Show HN: libmodulor – An opinionated TS library to build multi-platform apps

17 comments

·January 23, 2025

Initially I started building this for my own projects. The main goal was to define a unified "blueprint" allowing me to develop multi-platform apps using the same code, without code generation. I wanted to be able to develop the same functionality on web, desktop, cli, server, mobile, whatever...

I've been able to achieve this by relying on TypeScript, a 4-layer architecture (UseCase => App => Product => Target) and dependency injection.

This mechanism allows me to use whatever tech stack I want, provided the good adapters are developed.
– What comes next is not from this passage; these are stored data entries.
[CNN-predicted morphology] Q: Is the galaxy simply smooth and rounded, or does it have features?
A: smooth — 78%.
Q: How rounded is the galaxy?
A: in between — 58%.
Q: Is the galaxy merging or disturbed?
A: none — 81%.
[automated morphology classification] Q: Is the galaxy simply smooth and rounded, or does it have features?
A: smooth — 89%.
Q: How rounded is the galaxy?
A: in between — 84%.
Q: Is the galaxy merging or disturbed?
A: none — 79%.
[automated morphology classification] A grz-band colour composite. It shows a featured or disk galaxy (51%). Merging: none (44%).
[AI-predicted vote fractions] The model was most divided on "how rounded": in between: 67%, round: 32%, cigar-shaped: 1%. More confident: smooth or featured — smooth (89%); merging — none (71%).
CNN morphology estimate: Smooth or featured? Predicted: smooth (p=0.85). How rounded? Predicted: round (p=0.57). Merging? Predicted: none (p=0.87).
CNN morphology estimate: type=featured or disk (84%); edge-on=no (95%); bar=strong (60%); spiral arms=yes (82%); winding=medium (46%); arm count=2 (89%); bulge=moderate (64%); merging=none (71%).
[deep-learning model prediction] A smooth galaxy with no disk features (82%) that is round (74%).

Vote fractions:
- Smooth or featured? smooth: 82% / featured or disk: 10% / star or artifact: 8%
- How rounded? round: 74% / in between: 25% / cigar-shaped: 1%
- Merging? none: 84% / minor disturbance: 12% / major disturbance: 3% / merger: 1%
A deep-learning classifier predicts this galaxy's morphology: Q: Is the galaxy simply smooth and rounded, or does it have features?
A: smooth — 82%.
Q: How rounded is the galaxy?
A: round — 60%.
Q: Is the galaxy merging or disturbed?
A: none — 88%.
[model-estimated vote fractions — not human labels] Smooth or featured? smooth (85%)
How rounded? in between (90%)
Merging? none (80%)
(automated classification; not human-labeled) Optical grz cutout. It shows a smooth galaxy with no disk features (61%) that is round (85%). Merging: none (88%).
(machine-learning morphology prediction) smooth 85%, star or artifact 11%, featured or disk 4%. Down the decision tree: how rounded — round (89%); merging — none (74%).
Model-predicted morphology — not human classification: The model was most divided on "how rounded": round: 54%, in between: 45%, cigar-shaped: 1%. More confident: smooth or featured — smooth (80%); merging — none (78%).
For instance, I have pre-built ones : node express (server), next.js (server), node hono (server in alpha), node parseArgs (CLI), node stricli (CLI), react-web-pure (web with no CSS), react-native (mobile), node mcp server (anthropic MCP in alpha), etc.

The same goes with data storage : Postgres, SQLite, a txt file, whatever.

It also comes with auto testing and auto documentation.

Did I reinvent the wheel ? Probably on some aspects. Is it too much abstraction ? Probably as well. But I like the idea of modularity and portability.

That's why it's not made for everyone, nor all types of projects.

If you like testing new stuff, give it a try and feel free to ping me if needed, I'd love to help.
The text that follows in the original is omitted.